Shanayd Warren is a Special Guardian and member of the ASGLB Special Guardians Reference Group
Tell us a bit about your background.
My professional background is mainly in Adult social care. For a number of years I was CQC Registered Manager overseeing support services for adults with Autism, learning disability needs, mental health needs & rehabilitation support. Before I became a special guardian I was working full-time with a local council as a Homelessness Prevention Officer and had just started a law degree. I recently joined Kinship as a Project Worker based in North London.
What were the circumstances that led to you becoming a Special Guardian?
In late 2019 social services contacted my family to inform us that my sister had a child and wanted to know if anyone from family would be able to care for my niece. To put this into context, my sister had years of trauma which contributed to her chaotic lifestyle, substance misuse, unplanned pregnancies and struggles with her mental health. My niece was the sixth child removed from her care at birth and placed in foster care. I had to undergo a viability assessment and a fuller Special Guardianship assessment before my niece was placed in my care. Initially I was granted a Child Arrangement Order then the Special Guardianship order in February 2020. Sadly my sister passed away this year.
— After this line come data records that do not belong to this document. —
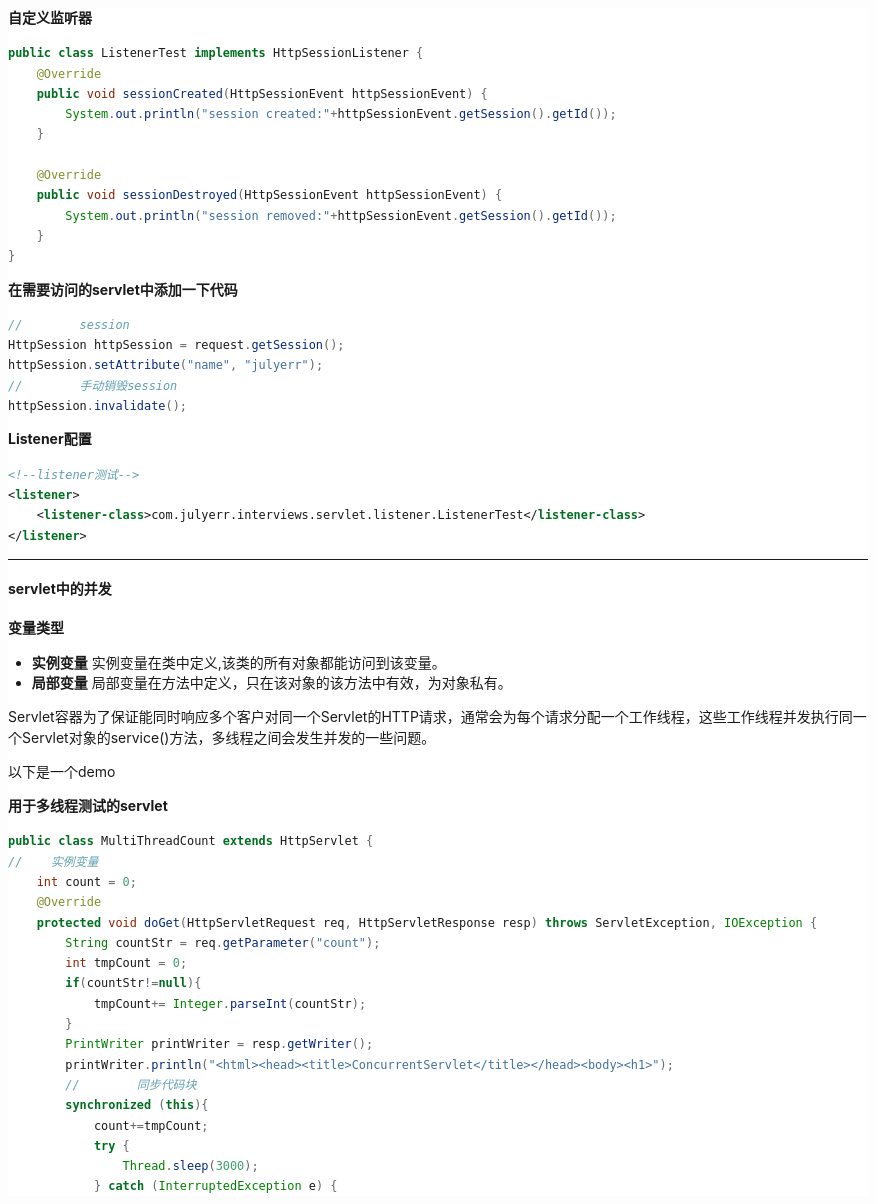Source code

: **自定义监听器**

```java
public class ListenerTest implements HttpSessionListener {
    @Override
    public void sessionCreated(HttpSessionEvent httpSessionEvent) {
        System.out.println("session created:"+httpSessionEvent.getSession().getId());
    }

    @Override
    public void sessionDestroyed(HttpSessionEvent httpSessionEvent) {
        System.out.println("session removed:"+httpSessionEvent.getSession().getId());
    }
}
```

**在需要访问的servlet中添加一下代码**

```java
//        session
HttpSession httpSession = request.getSession();
httpSession.setAttribute("name", "julyerr");
//        手动销毁session
httpSession.invalidate();
```

**Listener配置**

```xml
<!--listener测试-->
<listener>
    <listener-class>com.julyerr.interviews.servlet.listener.ListenerTest</listener-class>
</listener>
```

---
#### servlet中的并发

**变量类型**

- **实例变量** 实例变量在类中定义,该类的所有对象都能访问到该变量。
- **局部变量** 局部变量在方法中定义，只在该对象的该方法中有效，为对象私有。

Servlet容器为了保证能同时响应多个客户对同一个Servlet的HTTP请求，通常会为每个请求分配一个工作线程，这些工作线程并发执行同一个Servlet对象的service()方法，多线程之间会发生并发的一些问题。<br>

以下是一个demo<br>

**用于多线程测试的servlet**

```java
public class MultiThreadCount extends HttpServlet {
//    实例变量
    int count = 0;
    @Override
    protected void doGet(HttpServletRequest req, HttpServletResponse resp) throws ServletException, IOException {
        String countStr = req.getParameter("count");
        int tmpCount = 0;
        if(countStr!=null){
            tmpCount+= Integer.parseInt(countStr);
        }
        PrintWriter printWriter = resp.getWriter();
        printWriter.println("<html><head><title>ConcurrentServlet</title></head><body><h1>");
        //        同步代码块
        synchronized (this){
            count+=tmpCount;
            try {
                Thread.sleep(3000);
            } catch (InterruptedException e) {
```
You’re very active in supporting other kinship carers. How did you become involved in this work?
At the beginning of my journey, I felt really isolated and alone, especially through the pandemic. I was not linked to any kind of support service until months after my niece came into my care. When I became involved with the charity, Kinship, it connected me to other carers and gave me a new support network. Peer support helped me realise that there are a lot of families like mine and removed a lot of the shame I felt about my situation. I became a volunteer for Kinship and joined the Someone Like Me and Grants teams. Alongside, I became involved with Adopt London West, the only regional adoption agency in London that currently offers support to special guardians as well as adopters.
What kind of work do those teams do?
The Someone Like Me service is amazing and run by carers like myself who provide emotional support and understand the journey kinship carers are on. The Grants team helps carers identify and access the various kinds of financial benefits and funding they might be entitled to. I’m also involved with Adopt London West, as a Peer Support Volunteer currently co-facilitating SG support group and supporting regional development of core support offer to SG carers.
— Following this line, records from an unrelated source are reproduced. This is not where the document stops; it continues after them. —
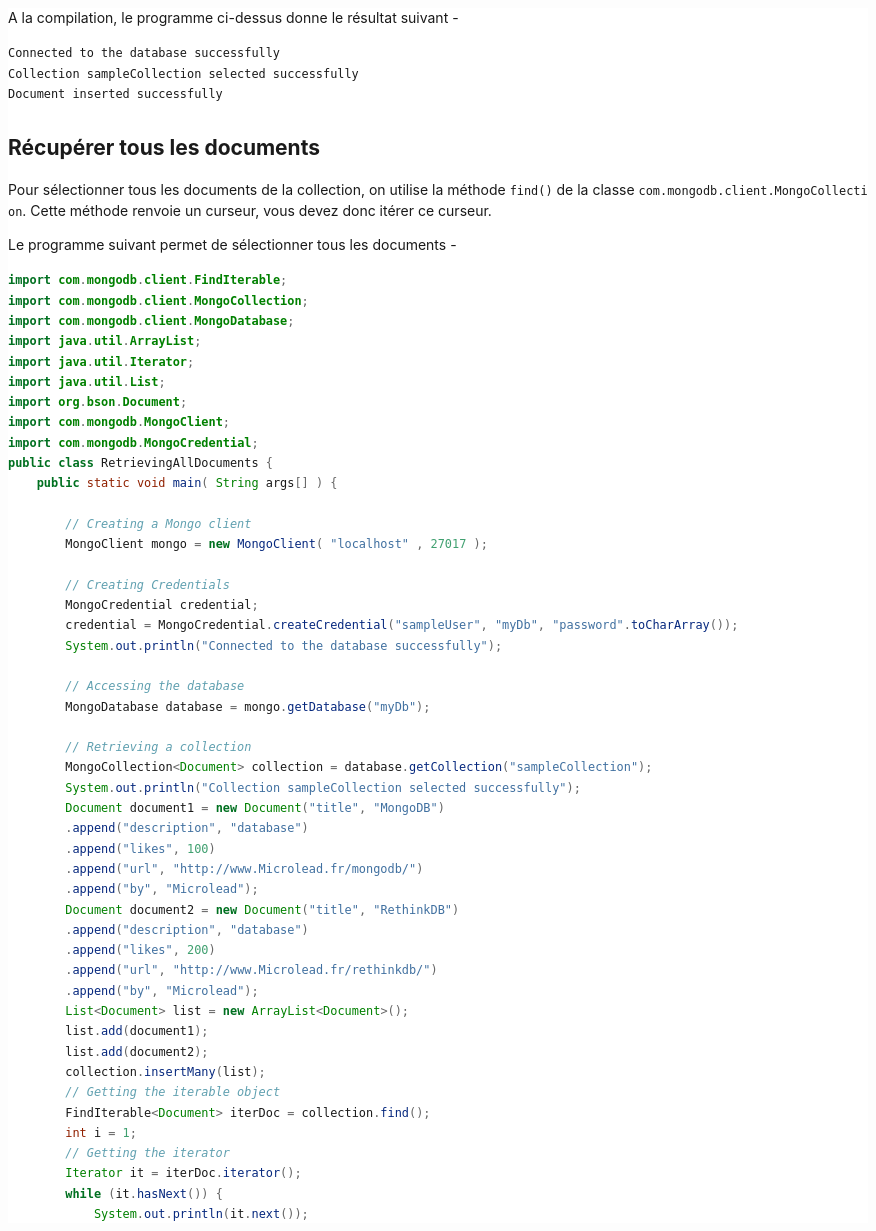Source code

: A la compilation, le programme ci-dessus donne le résultat suivant -

```
Connected to the database successfully 
Collection sampleCollection selected successfully 
Document inserted successfully
```

## Récupérer tous les documents

Pour sélectionner tous les documents de la collection, on utilise la méthode ```find()``` de la classe ```com.mongodb.client.MongoCollection```. Cette méthode renvoie un curseur, vous devez donc itérer ce curseur.

Le programme suivant permet de sélectionner tous les documents -

```java
import com.mongodb.client.FindIterable;
import com.mongodb.client.MongoCollection;
import com.mongodb.client.MongoDatabase;
import java.util.ArrayList;
import java.util.Iterator;
import java.util.List;
import org.bson.Document;
import com.mongodb.MongoClient;
import com.mongodb.MongoCredential;
public class RetrievingAllDocuments {
	public static void main( String args[] ) {

		// Creating a Mongo client
		MongoClient mongo = new MongoClient( "localhost" , 27017 );

		// Creating Credentials
		MongoCredential credential;
		credential = MongoCredential.createCredential("sampleUser", "myDb", "password".toCharArray());
		System.out.println("Connected to the database successfully");

		// Accessing the database
		MongoDatabase database = mongo.getDatabase("myDb");

		// Retrieving a collection
		MongoCollection<Document> collection = database.getCollection("sampleCollection");
		System.out.println("Collection sampleCollection selected successfully");
		Document document1 = new Document("title", "MongoDB")
		.append("description", "database")
		.append("likes", 100)
		.append("url", "http://www.Microlead.fr/mongodb/")
		.append("by", "Microlead");
		Document document2 = new Document("title", "RethinkDB")
		.append("description", "database")
		.append("likes", 200)
		.append("url", "http://www.Microlead.fr/rethinkdb/")
		.append("by", "Microlead");
		List<Document> list = new ArrayList<Document>();
		list.add(document1);
		list.add(document2);
		collection.insertMany(list);
		// Getting the iterable object
		FindIterable<Document> iterDoc = collection.find();
		int i = 1;
		// Getting the iterator
		Iterator it = iterDoc.iterator();
		while (it.hasNext()) {
			System.out.println(it.next());
```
How did you become involved with the ASGLB?
Because of the media work with Kinship, Lucy Peake (Kinship Chief Executive and ASGLB member) and Krish Kandiah (ASGLB Chair) invited me to speak about my lived experiences as SG carer to the ASGLB Board at an away day in February 2021. From the SG network I have been developing through ALW, I was then invited to join the newly developed Special Guardians Reference group.
The Special Guardians Reference Group supports the ASGLB to influence positive change for special guardians and the children they care for. What do you see as the key issues for the group?
I’ve found that there are a number of common issues and challenges facing special guardians. Some of which I’ve experienced first-hand. The good thing about having this group is that we’re able to engage with the Department for Education. When it comes to things like allowances the DfE pays a key role. The guidelines they draw up are what local authorities abide by. I’d like to see the Adoption Support Fund become more inclusive and accessible to SG carers – maybe even renamed to reflect that. There also needs to be more training and support for prospective carers early on and signposting to the kind of help and benefits that are available. For example, the Pupil Premium Fund which more SG carers need to be helped to access.
What are your wider ambitions for the ASGLB?
Ultimately I’d like us to bridge the gap between professionals and families and we need to change the care system to do that. We need to ensure that social workers have a greater understanding of the journey of special guardian carers. We need to support local councils in making it explicitly clear what their support for special guardians looks like.
At local level I would like to see the same kind of forum groups for special guardians that we currently have for adoptive carers. That would allow them to feed into the local authority corporate parenting committees and councillors relay information back to government at national level. People may not be aware that the term ‘Adoption Scorecards’, is measurement set by government. Key Performance Indicators that are reported for every child where care plan outcome is adoption placements, KPIs are not reported for all special guardian placements. It’s hard to monitor the effectiveness of the services that special guardians are needing to access now if government isn’t aware of them. Plus there should be regulated support services for special guardians just as adoption agencies are regulated. It should also be a level playing field when it comes to the paid leave available to adopters and special guardians. At the moment, access to services depends on a child having Looked After Child (LAC) status which excludes those children subject to an SG order through private arrangements.
We’re talking during Kinship Care Week – do you have a final message for people reading this?
Although our families have different needs to adoptive families, we provide the same level of permanency for a child and should be given the appropriate support to help that placement thrive. This Kinship Care Week, let’s celebrate the amazing kinship carers as well as special guardians and recognise the challenges they overcome everyday to meet the needs of the children in their care.